*TEXT PASSAGE*:
How do you populate the calendar? You can put down what you think that you want to do. Remember short, short, short, medium, short, short, medium, long. You want to do that way or whatever you want to do. Once you are going to have to populate that calendar, you’re going to then implement that calendar. That’s where the rubber meets the road, so to speak. You must make sure that you’re able to handle the return side of it. What will happen is you’ll start to get overwhelmed quite frankly. What will happen is you won’t get certain methods working for you optimally, or maybe not even at all.
I recommend if you’re starting this out new, you’re reading this and you’re like, “We’ve got some stuff,” we’ve got to start a new one that you put one new method into play every month or every other month. That will get you between 6 and 12 new methods in a year, depending on how many you can handle. I can tell you this, if you do the short, short, short, medium, and you stay in that place, what’s going to end up happening is you’re going to create so much business over the next year, that you’re going to have to make some decisions, “This one’s not working as well as that one.”

*COLLECTED MATERIAL*:

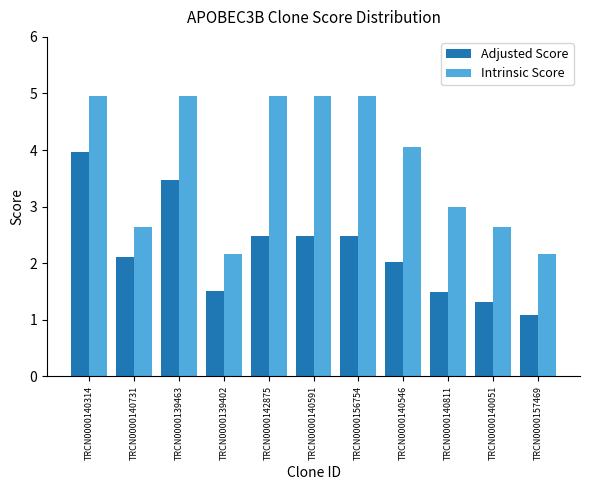

What is the label of the 1st bar from the left?

TRCN0000140314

*EXERCISE*:
Answer these questions from the calendar text passage above, one answer per line, numbered the same way.
1. What sequence of short, medium, and long does the passage say to remember?
2. How often does it recommend putting one new method into play?
3. How many new methods in a year does it say that approach will produce?

*ANSWER*:
1. Short, short, short, medium, short, short, medium, long.
2. Every month or every other month.
3. Between 6 and 12.